En medio de la discusión se vuelve a abrir la puerta del consultorio y veo que en el pasillo se ha agolpado todo el personal de la clínica. Alguien parece querer abrirse paso entre el gentío. Son dos policías y un tercer uniformado: Defensa Civil leo en una de las mangas de la chaqueta. Ahora somos dieciséis personas; es decir, quince apretujadas dando voces y yo, en la cabina, flotando en un cómodo y lánguido silencio, como un pez en su pecera.
–Me van a desalojar la sala ahora mismo –ordena el policía.
–De aquí no se va nadie hasta que no se abra esa puerta –afirma uno de los jefes señalando la cabina.
–Afuera está todo preparado para la asistencia, no hay por qué alarmarse –dice el hombre con la chaqueta de defensa civil.
–Y los artificieros están de camino. Así que vayan saliendo –completa el policía.
–¿Qué artificieros? –pregunta el oculista.
–Hemos recibido un anónimo, una amenaza de bomba. Parece que está en la cabina…
–¡Qué bomba ni que ocho cuartos! –exclama la mujer nerviosa– ¡Cómo va a haber una bomba en mi cabina! De aquí no me mueve ni Dios…
–Tiene razón, es ridículo… –afirma la secretaria.
–¡Y además me van a destrozar la cabina! –insiste.
–Sí, estamos de acuerdo. De aquí no se va nadie ¡Resistiremos! –grita uno de los jefes mientras se quita la corbata.
–¡Todos juntos, resistencia! –lo respalda el cerrajero y empuja a uno de los policías que trastabilla y cae sobre la cabina. El descalabro es general. En el poco espacio del consultorio todos forcejean y gritan. Uno de los bomberos intenta calmar al cerrajero pero recibe un puñetazo que lo derriba y arrastra también al jefe de mantenimiento. La secretaria del oculista cae encima de la mujer nerviosa que se había abrazado a su cabina. Cuando por fin parece calmarse la pelea, más por agotamiento que por cordura, alguien intenta abrir la puerta del consultorio, pero no lo consigue porque uno de los bomberos yace en el suelo. El defensa civil y el oculista apartan al bombero y entran dos hombres pertrechados como astronautas. El primero de ellos se levanta un protector que lleva en el casco y pregunta:
–¿Aquí es donde está la bomba?
–Sí, está aquí –responde la mujer que sigue abrazada a su cabina.

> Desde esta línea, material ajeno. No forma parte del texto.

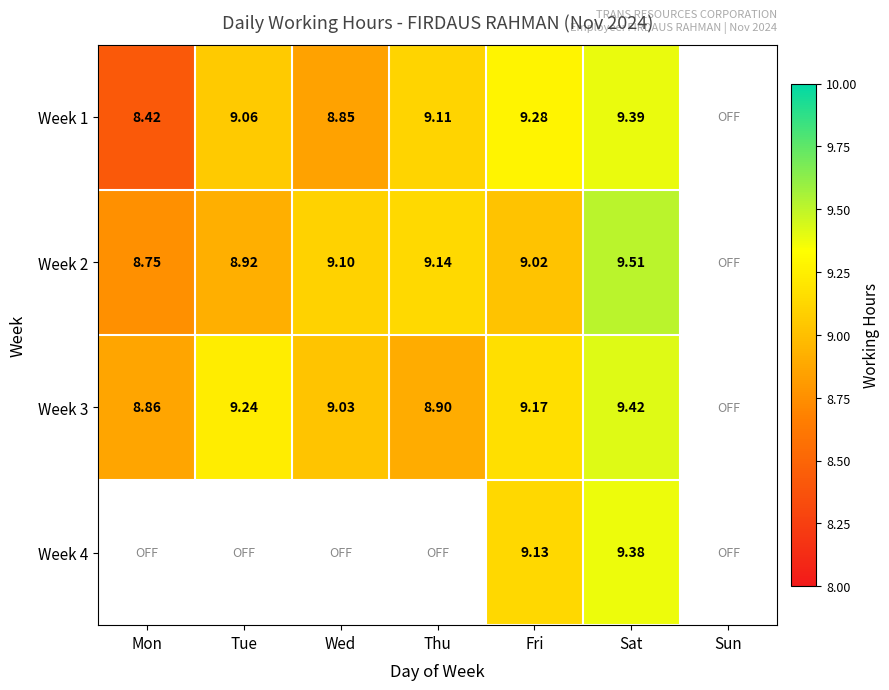

How many positive values does the Week 4 series have?

2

–Vamos a sacarlo, no se preocupe. Ya está todo dispuesto –afirma el artificiero mientras revisa cada palmo de la cabina. Si pudiera escucharme me gustaría decirle que esa frase ya la escuché hoy muchas veces.
–Pero por su seguridad y la de todo el personal vamos a hacerlo fuera –remata y hace un gesto alzando la mano.

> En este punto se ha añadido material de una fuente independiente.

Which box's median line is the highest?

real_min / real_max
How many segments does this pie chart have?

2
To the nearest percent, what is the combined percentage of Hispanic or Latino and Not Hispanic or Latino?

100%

Pego la mejilla al cristal para mirar hacia el techo y veo que tres hombres han desmontando una claraboya. El artificiero hace otra seña con el pulgar y una grúa baja un gancho hasta la cabina.
–Siéntese en el suelo y coloque las manos en las paredes de la cabina. Quítese los auriculares, ésta es la última comunicación. Nos vemos en la calle. Corto y fuera –remata el artificiero.
La cabina empezó a ascender lentamente con breves oscilaciones. Se detuvo un instante y volvieron a elevarme mientras contemplaba a todo el personal del consultorio: estaban exhaustos, golpeados, algunos con la ropa hecha jirones y lastimados. Yo estaba entero y, de momento, a salvo.
Al salir al exterior comprobé el gran despliegue, la zona estaba acordonada, había policía, bomberos, ambulancias, defensa civil y creo que todos los habitantes del pueblo. No conseguí ver ni a mi madre ni a mis hermanos, pero sí a los abogados de la empresa.
Cuando la grúa alcanzó una altura considerable y logró eludir techos y antenas, la puerta hizo un extraño ruido y se abrió. El sistema de seguridad de la cabina había detectado la falta de energía y había abierto la puerta.
Me senté en el borde y dejé que mis piernas colgaran al vacío, balanceándose como péndulos. Alguien, desde abajo, alguien que se veía cada vez más pequeño, gritó:
–¡Va a saltar!
Mientras se volvía a desatar el caos advertí que estaba amaneciendo. Miré hacia el norte y un viento frío y unos nubarrones se agolpaban desde las montañas anunciando el retorno del frío y la lluvia, quizá de la nieve. Por instinto busqué la granja y vi a la yegua mover feliz la cabeza detrás de la gran higuera. No lejos uno de los potrillos retozaba curioso entre los almendros.